- Born: May 24, 1926 Orange, New Jersey, US
- Died: March 4, 1985 (aged 58) Washington, DC, US
- Known for: Haddon Matrix

Academic background
- Education: MIT; Harvard University;

Academic work
- Institutions: New York State Department of Health; NHTSA; Insurance Institute for Highway Safety;

= William Haddon =

American public health researcher (1926–1985)

William Haddon Jr. (May 24, 1926 – March 4, 1985) was an American public health researcher and occupational safety official. He was regarded as a pioneer in injury epidemiology from his extensive field research and the invention of the Haddon matrix, which classifies injury prevention and control strategies according to different factors.

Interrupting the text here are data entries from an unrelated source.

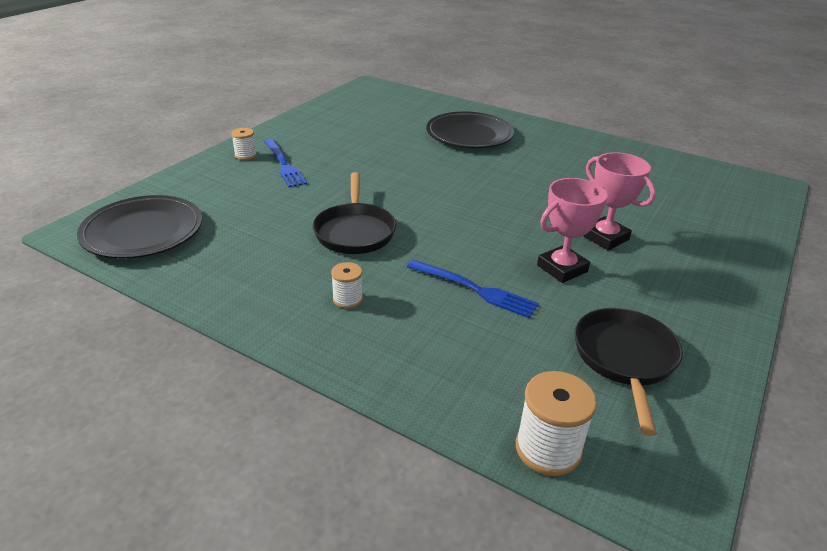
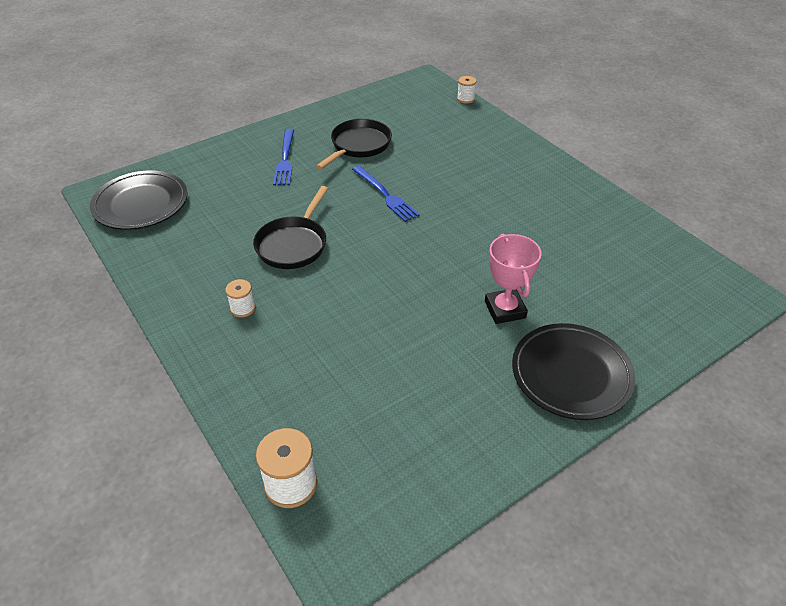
camera: 25 degrees right, 10 degrees up
(245, 155) = (261, 142): white spool -> white spool (465, 99)
(469, 135) = (473, 160): black plate -> black plate (571, 374)
(475, 289) = (346, 329): blue fork -> blue fork (385, 195)
(562, 268) = (437, 330): pink trophy -> none
(625, 359) = (415, 433): black pan -> black pan (358, 145)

Haddon is also an authority in highway safety. He created the first federal safety motor vehicle model legislation, which influenced state and local laws on drunken driving and requirements that motorcyclists wear helmets.

== Education and career ==
Haddon studied at the Massachusetts Institute of Technology and received a bachelor's degree in food technology. He went on to obtain his medical degree from Harvard Medical School and also obtained a master's degree in epidemiology at the Harvard School of Public Health. From 1957 to 1961, Haddon was the Director of the Driver Research Center of the New York State Department of Health and the New York State Department of Motor Vehicles. In 1966, Haddon was appointed the first administrator of the National Traffic Safety Agency (now part of the National Highway Traffic Safety Administration) by then US president Lyndon B. Johnson, where he was responsible for setting up the first Federal Motor Vehicle Safety Standards. Haddon worked there for three years before resigining. He became the first president of the Insurance Institute for Highway Safety from 1969 until his death from kidney failure in 1985. Starting in 1972, Haddon was also the president of the Highway Loss Data Institute, which collects traffic accidents data.

== Honors and awards ==
In 1963, the National Safety Council presented its Metropolitan Life Award of Merit to Haddon for research in accident prevention. In 1969, Haddon was awarded the Bronfman Prize for Public Health Achievement by the American Public Health Association. In 1975, he received the Association for the Advancement of Automotive Medicine Award.